Ce fétichisme de l'animal est, malheureusement, aussi en train de se manifester chez certains protecteurs de la nature qui finissent par tomber dans les excès d'un protectionnisme rigide, en contestant la nécessite sociale et écologique de réguler certaines populations animales proliférantes. C'est ainsi que sont refusés les déclassements indispensables de certaines espèces protégées comme le grand cormoran, qui peut exercer sur certaines rivières une importante prédation sur les poissons sauvages qui méritent autant de vigilance écologiste que les oiseaux. Pour la survie même de certaines espèces menacées, l'intervention humaine visant a éliminer les populations en excès, comme par exemple les goélands, paraît inévitable, même si parallèlement, il est tout a fait nécessaire d'agir sur d'autres facteurs environnementaux (ex: l'élimination des décharges d'ordures ménagères). C'est pourquoi la récente levée de bouclier des associations de protection de la nature les plus intégristes, contre les timides projets de modification du statut des espèces protégées de la loi BARNIER, demeure incompréhensible du strict point de vue de l'écologie. Il faut bien en effet comprendre que l'expansion d'une espèce se fait toujours détriment d'autres espèces animales, sans compter les conséquences sur les activités humaines. Afin de restaurer le équilibres écologiques, les mesures de régulation, y compris par la chasse, sont indispensables, et si une espèce doit être ménagée c'est uniquement sur la base d'une estimation des populations et non pas sur la base du critère subjectif de l'animal qui mérite davantage d'intérêt que d'autres. Cette conception rigide de la protection, qui confine au conservatisme (au sens politique du terme !), est d'autant plus étonnante qu'elle s'accompagne d'une contestation légitime de la notion d'espèce nuisible qui est scientifiquement un non sens (car ce qui est nuisible, c'est uniquement le niveau d'une population donnée par rapport aux dommages subis par l'élevage, les cultures, la faune et la flore sauvage). On peut difficilement à la fois réclamer la suppression du classement nuisible, demander le classement à protéger d'espèces réellement menacées et camper sur des positions rigides pour des espèces dont l'état des populations permet, sans problème, ponctuellement une régulation.

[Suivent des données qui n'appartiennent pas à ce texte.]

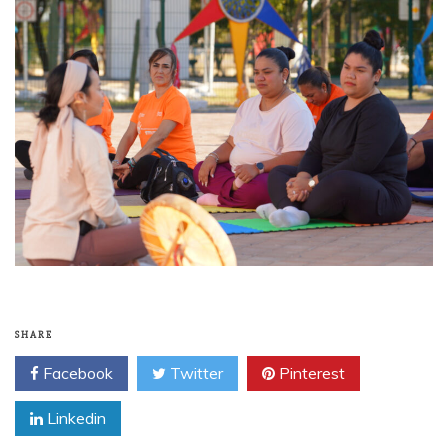
SHARE
Facebook
Twitter
Pinterest
Linkedin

Au terme de cette analyse, je dirai que l'écologie, sérieusement appréhendée, ne peut se permettre de tomber dans l'arbitraire du sentiment sous peine d'intolérables dérives et de redoutables impasses politiques. N'oublions à ce propos, qu'aussi cruelle soit-elle, la corrida contribue paradoxalement à l'existence de ces immenses troupeaux de taureaux andalous qui justifient la sauvegarde des marismas ! Cela ne nous empêchera pas pour autant de manifester notre affection et nos préférences pour tel ou tel animal sauvage ou domestique; mais que ceux qui ont la passion des loups ou des lynx aient également de la compassion pour les agneaux et les brebis qui se font égorger, car l'ami des bêtes est aussi en droit de ne pas supporter la violence des prédateurs défendus par les écologistes durs et purs!

A vrai dire l'écologie a surtout besoin de réflexion et de discernement cela lui évitera bien des impasses et des déchirements.